Dataset entries
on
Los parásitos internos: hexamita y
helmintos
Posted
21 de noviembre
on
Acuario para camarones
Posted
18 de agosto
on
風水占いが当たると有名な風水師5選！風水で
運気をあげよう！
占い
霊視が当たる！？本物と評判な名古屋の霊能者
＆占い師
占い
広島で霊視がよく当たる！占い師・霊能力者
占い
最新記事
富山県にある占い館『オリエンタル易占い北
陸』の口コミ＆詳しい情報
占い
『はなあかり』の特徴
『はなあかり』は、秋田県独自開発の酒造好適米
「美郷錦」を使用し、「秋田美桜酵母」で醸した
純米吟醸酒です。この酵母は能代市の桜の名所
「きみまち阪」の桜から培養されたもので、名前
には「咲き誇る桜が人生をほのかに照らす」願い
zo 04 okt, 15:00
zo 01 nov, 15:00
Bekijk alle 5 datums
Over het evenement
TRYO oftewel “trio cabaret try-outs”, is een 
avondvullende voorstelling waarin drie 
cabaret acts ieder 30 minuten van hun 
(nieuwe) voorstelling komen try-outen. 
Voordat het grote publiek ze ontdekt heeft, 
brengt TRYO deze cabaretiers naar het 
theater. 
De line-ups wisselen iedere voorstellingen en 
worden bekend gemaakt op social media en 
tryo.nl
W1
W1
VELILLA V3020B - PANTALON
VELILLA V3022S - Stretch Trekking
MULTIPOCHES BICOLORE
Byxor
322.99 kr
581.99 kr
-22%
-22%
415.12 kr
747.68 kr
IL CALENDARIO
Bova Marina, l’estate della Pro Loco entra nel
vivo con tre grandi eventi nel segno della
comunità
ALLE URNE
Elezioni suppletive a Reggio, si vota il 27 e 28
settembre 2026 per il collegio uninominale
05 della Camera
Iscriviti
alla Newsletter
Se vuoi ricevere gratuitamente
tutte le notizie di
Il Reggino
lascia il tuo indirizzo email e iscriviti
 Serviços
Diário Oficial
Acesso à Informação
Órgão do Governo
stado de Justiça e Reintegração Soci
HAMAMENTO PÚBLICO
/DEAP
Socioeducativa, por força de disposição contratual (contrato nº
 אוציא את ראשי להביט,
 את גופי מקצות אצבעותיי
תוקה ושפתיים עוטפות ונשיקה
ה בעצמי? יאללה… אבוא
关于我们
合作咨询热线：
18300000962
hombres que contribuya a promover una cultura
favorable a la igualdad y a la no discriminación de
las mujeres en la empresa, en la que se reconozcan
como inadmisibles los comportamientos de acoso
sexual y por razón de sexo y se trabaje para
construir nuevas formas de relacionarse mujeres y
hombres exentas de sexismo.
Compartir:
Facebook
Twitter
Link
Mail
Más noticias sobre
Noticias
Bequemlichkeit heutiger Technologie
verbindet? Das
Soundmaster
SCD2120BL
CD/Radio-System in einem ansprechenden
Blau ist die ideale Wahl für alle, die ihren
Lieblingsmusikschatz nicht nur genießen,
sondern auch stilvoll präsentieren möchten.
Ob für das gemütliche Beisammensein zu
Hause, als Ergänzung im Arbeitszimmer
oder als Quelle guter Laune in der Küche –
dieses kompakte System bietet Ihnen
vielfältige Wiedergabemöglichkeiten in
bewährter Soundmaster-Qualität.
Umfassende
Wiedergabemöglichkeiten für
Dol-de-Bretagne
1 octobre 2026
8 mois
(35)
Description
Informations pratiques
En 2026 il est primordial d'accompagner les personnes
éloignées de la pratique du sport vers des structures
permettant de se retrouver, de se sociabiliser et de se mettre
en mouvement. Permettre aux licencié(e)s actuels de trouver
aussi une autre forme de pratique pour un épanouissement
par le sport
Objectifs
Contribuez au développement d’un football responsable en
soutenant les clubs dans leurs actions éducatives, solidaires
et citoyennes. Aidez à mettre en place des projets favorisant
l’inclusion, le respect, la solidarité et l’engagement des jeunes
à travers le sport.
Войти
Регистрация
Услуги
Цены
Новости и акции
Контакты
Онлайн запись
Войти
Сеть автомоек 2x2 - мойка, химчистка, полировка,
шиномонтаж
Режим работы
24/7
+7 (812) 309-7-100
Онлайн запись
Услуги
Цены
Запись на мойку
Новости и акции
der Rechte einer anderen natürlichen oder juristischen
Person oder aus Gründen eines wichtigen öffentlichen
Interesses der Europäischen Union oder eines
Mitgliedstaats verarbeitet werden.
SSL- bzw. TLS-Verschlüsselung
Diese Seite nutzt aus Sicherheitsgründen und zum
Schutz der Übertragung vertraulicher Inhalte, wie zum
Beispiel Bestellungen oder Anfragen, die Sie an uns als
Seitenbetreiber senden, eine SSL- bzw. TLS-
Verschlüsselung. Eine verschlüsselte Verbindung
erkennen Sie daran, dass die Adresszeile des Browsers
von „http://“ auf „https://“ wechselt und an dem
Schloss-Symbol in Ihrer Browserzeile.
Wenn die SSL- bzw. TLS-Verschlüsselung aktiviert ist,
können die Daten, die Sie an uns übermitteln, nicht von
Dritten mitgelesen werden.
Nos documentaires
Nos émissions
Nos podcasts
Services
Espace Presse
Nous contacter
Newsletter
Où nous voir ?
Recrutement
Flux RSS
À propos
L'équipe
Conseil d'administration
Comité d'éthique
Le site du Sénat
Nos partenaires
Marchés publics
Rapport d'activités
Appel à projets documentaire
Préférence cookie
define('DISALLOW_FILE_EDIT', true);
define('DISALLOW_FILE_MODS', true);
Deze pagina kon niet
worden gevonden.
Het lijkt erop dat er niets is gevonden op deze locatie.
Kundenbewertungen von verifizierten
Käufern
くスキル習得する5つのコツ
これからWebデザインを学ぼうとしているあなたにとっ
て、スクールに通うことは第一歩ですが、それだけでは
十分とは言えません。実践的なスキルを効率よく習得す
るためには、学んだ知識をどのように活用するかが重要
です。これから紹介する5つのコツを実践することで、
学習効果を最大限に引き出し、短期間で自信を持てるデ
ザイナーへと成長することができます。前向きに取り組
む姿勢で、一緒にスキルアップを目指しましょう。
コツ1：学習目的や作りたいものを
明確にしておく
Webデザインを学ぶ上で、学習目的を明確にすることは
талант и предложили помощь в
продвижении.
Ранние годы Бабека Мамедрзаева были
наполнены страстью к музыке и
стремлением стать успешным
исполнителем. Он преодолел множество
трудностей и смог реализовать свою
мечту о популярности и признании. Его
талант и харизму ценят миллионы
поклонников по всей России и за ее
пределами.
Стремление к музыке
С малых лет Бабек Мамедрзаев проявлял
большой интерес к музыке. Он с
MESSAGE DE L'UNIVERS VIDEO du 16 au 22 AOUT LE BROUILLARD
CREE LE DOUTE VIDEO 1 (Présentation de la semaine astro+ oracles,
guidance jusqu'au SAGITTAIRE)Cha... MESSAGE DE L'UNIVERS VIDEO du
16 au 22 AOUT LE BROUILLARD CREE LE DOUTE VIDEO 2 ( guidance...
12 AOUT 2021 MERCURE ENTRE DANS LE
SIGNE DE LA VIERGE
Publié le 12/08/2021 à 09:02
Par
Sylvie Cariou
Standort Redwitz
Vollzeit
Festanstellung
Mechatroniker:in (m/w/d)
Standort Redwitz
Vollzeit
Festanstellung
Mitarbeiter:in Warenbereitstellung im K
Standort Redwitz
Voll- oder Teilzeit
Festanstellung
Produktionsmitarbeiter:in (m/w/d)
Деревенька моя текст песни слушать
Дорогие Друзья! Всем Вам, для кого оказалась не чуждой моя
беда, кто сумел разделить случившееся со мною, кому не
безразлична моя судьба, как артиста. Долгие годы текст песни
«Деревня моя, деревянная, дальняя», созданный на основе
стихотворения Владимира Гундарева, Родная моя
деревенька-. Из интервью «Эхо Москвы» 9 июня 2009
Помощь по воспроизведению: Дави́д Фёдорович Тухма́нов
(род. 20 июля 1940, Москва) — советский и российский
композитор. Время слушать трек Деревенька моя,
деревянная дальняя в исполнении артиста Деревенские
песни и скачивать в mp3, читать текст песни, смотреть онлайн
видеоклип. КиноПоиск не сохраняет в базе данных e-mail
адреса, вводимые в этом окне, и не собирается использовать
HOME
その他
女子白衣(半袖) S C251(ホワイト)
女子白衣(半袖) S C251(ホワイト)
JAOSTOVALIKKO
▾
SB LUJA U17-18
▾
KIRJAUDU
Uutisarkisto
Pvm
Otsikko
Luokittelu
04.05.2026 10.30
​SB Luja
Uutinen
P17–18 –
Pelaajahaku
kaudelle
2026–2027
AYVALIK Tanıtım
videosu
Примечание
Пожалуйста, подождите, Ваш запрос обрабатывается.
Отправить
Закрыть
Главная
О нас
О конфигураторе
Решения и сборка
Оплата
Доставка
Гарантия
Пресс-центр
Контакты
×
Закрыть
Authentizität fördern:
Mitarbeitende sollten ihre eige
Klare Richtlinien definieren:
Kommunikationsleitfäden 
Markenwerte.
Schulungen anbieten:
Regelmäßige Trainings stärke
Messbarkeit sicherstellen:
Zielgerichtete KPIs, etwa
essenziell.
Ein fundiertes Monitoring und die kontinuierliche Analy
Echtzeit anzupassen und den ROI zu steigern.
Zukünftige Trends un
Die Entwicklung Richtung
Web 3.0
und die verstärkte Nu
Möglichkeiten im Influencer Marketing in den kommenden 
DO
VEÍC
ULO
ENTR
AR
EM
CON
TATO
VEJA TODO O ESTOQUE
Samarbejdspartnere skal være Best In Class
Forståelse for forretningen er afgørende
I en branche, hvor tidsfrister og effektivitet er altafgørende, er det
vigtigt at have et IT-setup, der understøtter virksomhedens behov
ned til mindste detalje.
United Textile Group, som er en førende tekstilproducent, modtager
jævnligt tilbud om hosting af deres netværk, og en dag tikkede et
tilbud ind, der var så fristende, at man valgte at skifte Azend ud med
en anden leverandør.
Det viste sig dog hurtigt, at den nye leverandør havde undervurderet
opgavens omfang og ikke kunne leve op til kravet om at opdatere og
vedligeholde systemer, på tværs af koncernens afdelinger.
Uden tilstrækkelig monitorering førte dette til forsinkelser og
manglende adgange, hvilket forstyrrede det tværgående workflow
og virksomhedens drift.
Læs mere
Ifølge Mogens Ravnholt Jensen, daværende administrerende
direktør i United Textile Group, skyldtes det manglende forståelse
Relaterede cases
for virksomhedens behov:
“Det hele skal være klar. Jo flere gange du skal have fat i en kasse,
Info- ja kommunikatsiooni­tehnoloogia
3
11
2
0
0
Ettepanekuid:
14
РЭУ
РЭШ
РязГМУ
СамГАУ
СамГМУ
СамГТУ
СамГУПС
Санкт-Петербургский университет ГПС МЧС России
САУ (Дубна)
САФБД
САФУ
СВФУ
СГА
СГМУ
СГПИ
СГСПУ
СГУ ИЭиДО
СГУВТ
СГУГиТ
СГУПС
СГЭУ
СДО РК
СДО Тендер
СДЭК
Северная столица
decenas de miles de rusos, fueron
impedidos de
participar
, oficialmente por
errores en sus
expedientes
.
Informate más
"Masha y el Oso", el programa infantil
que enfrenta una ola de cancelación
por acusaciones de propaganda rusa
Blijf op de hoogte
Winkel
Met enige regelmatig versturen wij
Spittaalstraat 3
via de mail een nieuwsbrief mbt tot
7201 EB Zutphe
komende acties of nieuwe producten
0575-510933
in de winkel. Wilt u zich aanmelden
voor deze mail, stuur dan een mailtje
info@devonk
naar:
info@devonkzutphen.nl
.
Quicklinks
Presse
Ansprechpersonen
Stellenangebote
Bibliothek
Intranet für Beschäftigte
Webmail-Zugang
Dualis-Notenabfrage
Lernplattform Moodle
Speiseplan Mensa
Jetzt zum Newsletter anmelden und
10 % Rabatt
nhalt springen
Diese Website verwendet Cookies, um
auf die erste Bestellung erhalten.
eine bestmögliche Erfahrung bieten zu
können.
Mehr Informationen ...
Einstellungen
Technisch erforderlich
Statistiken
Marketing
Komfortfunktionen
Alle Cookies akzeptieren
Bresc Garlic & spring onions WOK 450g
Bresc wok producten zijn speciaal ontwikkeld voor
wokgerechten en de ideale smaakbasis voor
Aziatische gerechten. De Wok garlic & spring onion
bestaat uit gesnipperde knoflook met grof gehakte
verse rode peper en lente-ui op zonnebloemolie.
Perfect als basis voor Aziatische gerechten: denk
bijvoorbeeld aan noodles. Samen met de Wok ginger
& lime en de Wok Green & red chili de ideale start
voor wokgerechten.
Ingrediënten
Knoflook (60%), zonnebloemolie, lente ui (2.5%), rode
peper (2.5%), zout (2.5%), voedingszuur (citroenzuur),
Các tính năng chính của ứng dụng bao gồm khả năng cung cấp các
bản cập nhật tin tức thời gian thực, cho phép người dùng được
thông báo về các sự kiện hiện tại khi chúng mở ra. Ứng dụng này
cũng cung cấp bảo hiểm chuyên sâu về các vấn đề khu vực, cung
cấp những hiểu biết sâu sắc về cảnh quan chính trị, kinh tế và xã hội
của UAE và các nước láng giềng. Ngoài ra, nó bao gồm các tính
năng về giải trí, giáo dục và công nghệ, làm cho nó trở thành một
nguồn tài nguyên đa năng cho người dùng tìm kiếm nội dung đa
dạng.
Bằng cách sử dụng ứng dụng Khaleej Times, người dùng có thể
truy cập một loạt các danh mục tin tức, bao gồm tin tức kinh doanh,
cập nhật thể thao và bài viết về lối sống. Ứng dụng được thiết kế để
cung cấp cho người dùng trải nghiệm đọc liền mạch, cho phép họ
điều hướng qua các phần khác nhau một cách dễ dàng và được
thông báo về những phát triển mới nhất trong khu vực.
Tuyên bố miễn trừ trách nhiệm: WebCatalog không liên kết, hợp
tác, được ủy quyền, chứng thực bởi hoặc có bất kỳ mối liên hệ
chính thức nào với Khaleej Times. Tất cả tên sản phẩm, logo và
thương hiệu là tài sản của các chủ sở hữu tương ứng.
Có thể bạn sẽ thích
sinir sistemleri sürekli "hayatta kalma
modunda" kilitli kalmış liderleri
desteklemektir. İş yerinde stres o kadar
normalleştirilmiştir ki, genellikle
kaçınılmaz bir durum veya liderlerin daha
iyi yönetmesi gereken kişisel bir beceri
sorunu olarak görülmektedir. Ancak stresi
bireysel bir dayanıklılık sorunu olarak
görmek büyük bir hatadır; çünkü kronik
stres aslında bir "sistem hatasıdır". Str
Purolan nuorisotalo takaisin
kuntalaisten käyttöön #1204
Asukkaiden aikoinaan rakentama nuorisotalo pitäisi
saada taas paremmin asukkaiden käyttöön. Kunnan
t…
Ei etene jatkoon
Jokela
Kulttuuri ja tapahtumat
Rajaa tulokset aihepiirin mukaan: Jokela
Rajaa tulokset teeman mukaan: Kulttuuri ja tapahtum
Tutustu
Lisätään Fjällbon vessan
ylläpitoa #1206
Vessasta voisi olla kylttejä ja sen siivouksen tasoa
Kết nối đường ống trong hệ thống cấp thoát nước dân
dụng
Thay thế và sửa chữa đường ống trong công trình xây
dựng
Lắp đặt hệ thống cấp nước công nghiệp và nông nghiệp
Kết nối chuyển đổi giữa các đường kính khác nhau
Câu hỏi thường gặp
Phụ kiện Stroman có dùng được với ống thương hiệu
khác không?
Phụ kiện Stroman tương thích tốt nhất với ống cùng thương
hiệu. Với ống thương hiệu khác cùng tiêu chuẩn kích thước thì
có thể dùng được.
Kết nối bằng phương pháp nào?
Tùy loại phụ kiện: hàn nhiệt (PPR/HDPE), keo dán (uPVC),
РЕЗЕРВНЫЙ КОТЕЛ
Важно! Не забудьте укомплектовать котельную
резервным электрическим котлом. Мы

■ EXERCISE: Exactly as they stand, set down the lines from the top of the data through the line with "cabaret acts ieder 30 minuten van hun".

■ TASK ANSWER:
on
Los parásitos internos: hexamita y
helmintos
Posted
21 de noviembre
on
Acuario para camarones
Posted
18 de agosto
on
風水占いが当たると有名な風水師5選！風水で
運気をあげよう！
占い
霊視が当たる！？本物と評判な名古屋の霊能者
＆占い師
占い
広島で霊視がよく当たる！占い師・霊能力者
占い
最新記事
富山県にある占い館『オリエンタル易占い北
陸』の口コミ＆詳しい情報
占い
『はなあかり』の特徴
『はなあかり』は、秋田県独自開発の酒造好適米
「美郷錦」を使用し、「秋田美桜酵母」で醸した
純米吟醸酒です。この酵母は能代市の桜の名所
「きみまち阪」の桜から培養されたもので、名前
には「咲き誇る桜が人生をほのかに照らす」願い
zo 04 okt, 15:00
zo 01 nov, 15:00
Bekijk alle 5 datums
Over het evenement
TRYO oftewel “trio cabaret try-outs”, is een 
avondvullende voorstelling waarin drie 
cabaret acts ieder 30 minuten van hun 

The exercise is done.